On this blog, I usually try to steer clear of clickbait scandals like Jeffery Toobin’s. The scandal he is a part of seems overblown and the reaction disproportionate. Many editorials called for his arrest and charge with public indecency. Given the popularity of online pornography, it would both seem that self-service in front of a laptop is common so I fully believe it was an accident and that most adults have seen genetalia online. There were no children and no one was seriously harmed or lost their innocence. I don’t think the book should have been thrown at him and I think his apology was about the best he could have done. While all forced apologies have an air of insincerity, it was delivered in the best possible way.
A strong civil libertarian, I certainly don’t believe in using the police or incarceration unless someone or property is or was actually in danger. Other alarmist headlines have issued the eschatological requiem that “#metoo is dead” and one of the articles I skimmed even expressed disagreement with the idea that the transgression was the camera being on rather than the masturbation, itself, which apparently should not occur. This was not a #metoo scandal since intentionality is really required for that so #metoo isn’t dead. For the most part, the cultural taboo surrounding masturbation I think is the key thing here. It may be offensive but it causes little harm other than being offensive and doesn’t violate the property or safety of anyone so it’s mostly purely cultural.
The point is not whether Jeffery Toobin should have been kept on at CNN or The New Yorker, per se. I’d prefer someone farther to the left to replace him although I seriously don’t care, almost, at all, about the scandal and that is not why I would want him replaced. The point is the moral panic over the incident and moral panic, generally. My favorite political figure of the 20th Century, Abbie Hoffman, was the cause of many of them. I come from the “Burning Man” side of the left so if someone did what he did at my workplace, I’d have slight schadenfreude over their embarassment, make a snarky remark, and stop making jokes about it after about a week which is an avenue most of my fellows on the contemporary left and most pundits regard as too coarse for their uber ethical aesthetic.
I’d quickly forgive him and I’d completely have moved on after a month. While it is certainly a saltier reaction than the average pundit, it ends with a complete forgiveness and their record being cleared with me so I consider it to be more moral. Would I rather sound cleaner and more moralistic or be slightly dirtier and more earnestly moral? Clean hate or dirty love? The latter. I often don’t get credit for my acts of kindness because they’re done with an attitude of sarcasm and chillness that doesn’t feel like the bleeding-heart that it is. In fact, the primary reason I haven’t updated the comedy page on this website is becuase in this era of constantly publicized tragedy, my satirical and sarcastic attitude has been perpetually decried as inappropriate. I don’t want to face the pitchforks.

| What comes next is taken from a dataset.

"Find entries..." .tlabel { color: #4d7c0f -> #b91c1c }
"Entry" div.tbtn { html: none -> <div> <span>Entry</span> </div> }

The history of morality, including mine, has often been that dichotomy of the clean and moralistic and the superficially dirty but ultimately more moral. Like hippies versus classic Republicans. The former, under a veneer of vice, supported social programs for the poor and afflicted, peace in foreign policy, protecting the environment, and on almost every issue were and are on the right side of it, morally. While their cultural opponents were on the wrong side of those issues and their personal vices were often just as prevelant only less honest and more hypocritical. Growing up in and living in the South, I have always remarked “The first rule of Southern politics is they live like the Dukes of Hazard and pretend to be Forest Gump”. Among Southern Conservatives, moral hypocrisy is about as common as breathing.

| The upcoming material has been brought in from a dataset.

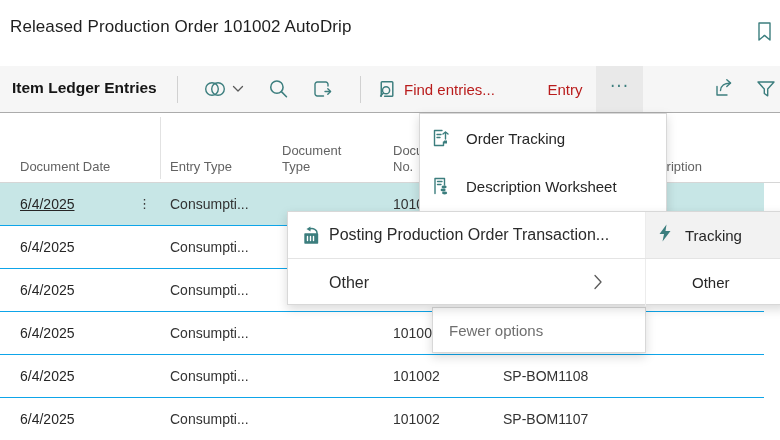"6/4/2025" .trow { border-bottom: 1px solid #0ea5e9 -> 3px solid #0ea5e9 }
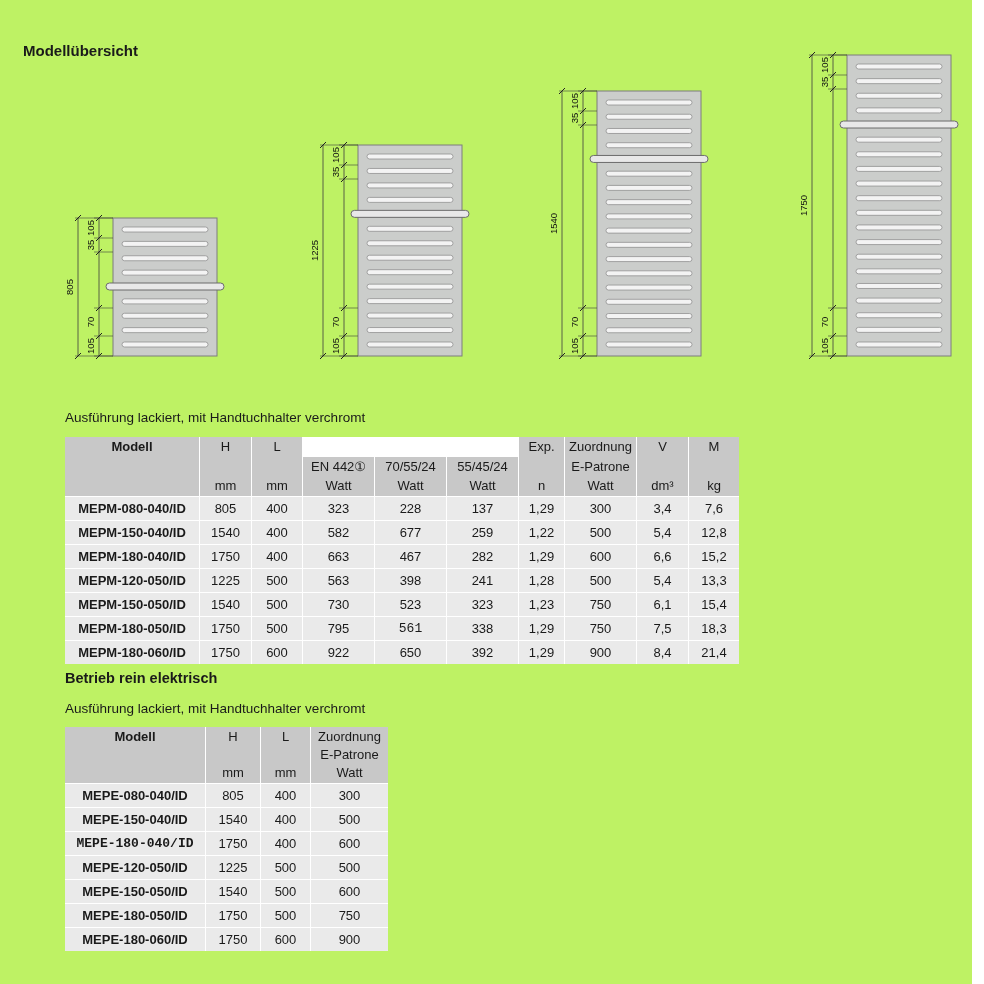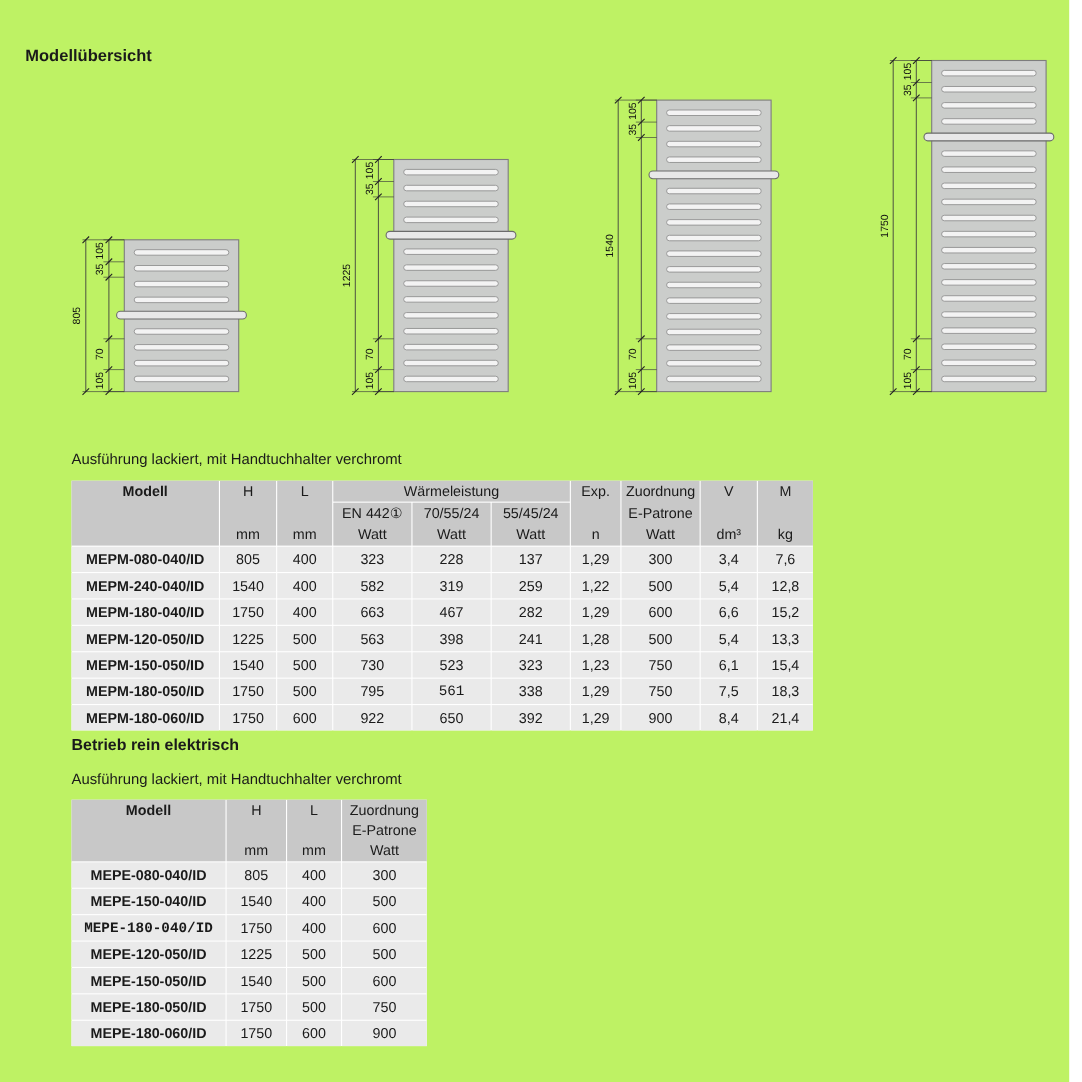"Wärmeleistung" div.hc { html: <div> <span>Wärmeleistung</span> </div> -> none }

Moral panics are always acting out what Christ said in Matthew 23:24 when he talked about straining a gnat while ignoring a camel. Is Jeffery Toobin a good man? I don’t know him nor have I studied his life or career and I won’t say if he is. Should he have kept his job? I’d be aginst him losing it over that scandal but, again, I’d prefer someone further to the left. Yet, the rage over his return to CNN is unwarranted. The moral is that morality requires us to be superficially dirty and not present ourselves as clean so we may be humble and not judge others. To react to private but accidentally exposed masturbation like it’s child molestation is so punitive that it is a sin that far outweighs the sin it judges.
To forgive Jeffery Toobin for this fairly venial trangression requires us to let the disgusting be normal and to roll with it and that usually involves stuff like minor schadenfreude and childish humor. To be dirty and let the dirt humble us. In the end, that world of sarcasm and snark that lacks a full censor and which tolerates the awkward is safer for the broken. Hating someone for years over a masturbation incident seems more moral but is so disproportioniate that it is less. Like Abbie Hoffman versus Jerry Falwell, the latter feels more moral but the former is more moral.